What put Amazon into a web service outage that took the entire internet down?
In case you have been living under a rock the past week, Amazon took down a big part of the internet that left many without their daily used programs. Tens of thousands of websites using Amazon’s AWS cloud computing service was down due to a typo. YES, a typo. One incorrectly entered command caused the entire country to go into panic.
Amazon released a letter explaining exactly what happened. You can read the full letter here, however what’s listed below gets right to the point.

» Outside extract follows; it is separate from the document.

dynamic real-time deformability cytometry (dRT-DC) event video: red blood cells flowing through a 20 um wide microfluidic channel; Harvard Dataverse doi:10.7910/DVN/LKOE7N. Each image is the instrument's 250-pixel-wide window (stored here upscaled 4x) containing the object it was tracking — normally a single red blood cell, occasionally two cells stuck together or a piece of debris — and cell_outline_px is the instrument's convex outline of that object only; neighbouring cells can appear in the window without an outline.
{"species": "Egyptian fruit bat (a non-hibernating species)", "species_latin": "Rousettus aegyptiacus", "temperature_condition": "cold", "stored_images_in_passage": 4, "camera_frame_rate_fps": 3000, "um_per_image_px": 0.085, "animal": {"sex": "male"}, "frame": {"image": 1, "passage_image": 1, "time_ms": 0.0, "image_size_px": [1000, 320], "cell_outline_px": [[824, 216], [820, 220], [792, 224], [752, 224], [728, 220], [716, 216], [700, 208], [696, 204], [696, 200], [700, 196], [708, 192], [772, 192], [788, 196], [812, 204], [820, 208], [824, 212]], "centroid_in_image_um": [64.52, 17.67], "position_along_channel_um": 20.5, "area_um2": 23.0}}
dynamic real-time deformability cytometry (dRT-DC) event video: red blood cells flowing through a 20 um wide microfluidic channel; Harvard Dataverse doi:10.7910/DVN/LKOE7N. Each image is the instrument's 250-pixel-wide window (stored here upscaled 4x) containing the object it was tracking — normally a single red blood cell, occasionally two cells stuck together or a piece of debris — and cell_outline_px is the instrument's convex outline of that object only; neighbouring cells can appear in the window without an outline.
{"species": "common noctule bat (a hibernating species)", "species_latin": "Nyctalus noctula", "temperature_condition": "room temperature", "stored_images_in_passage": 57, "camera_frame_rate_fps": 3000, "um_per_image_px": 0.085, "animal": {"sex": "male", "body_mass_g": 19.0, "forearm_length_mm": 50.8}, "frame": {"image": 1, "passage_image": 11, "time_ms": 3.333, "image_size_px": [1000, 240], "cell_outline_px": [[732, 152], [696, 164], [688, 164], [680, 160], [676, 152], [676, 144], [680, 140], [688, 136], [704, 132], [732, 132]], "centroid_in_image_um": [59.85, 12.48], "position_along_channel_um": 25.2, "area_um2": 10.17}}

We’d like to give you some additional information about the service disruption that occurred in the Northern Virginia (US-EAST-1) Region on the morning of February 28th. The Amazon Simple Storage Service (S3) team was debugging an issue causing the S3 billing system to progress more slowly than expected. At 9:37AM PST, an authorized S3 team member using an established playbook executed a command which was intended to remove a small number of servers for one of the S3 subsystems that is used by the S3 billing process. Unfortunately, one of the inputs to the command was entered incorrectly and a larger set of servers was removed than intended”
Four hours and 17 minutes later that this issue was finally resolved. The reason being according to Amazon, was that both systems that were down required a full restart, and this isn’t as simple as rebooting your laptop.
Amazon sincerely apologizes and to make sure this never happens again, Amazon has rewritten its software tools so their software engineers will not be allowed to make the same mistake again.
It is truly remarkable to think how a simple mistake affected thousands of people. Did the outage affect you in any way? Let us know in the comments!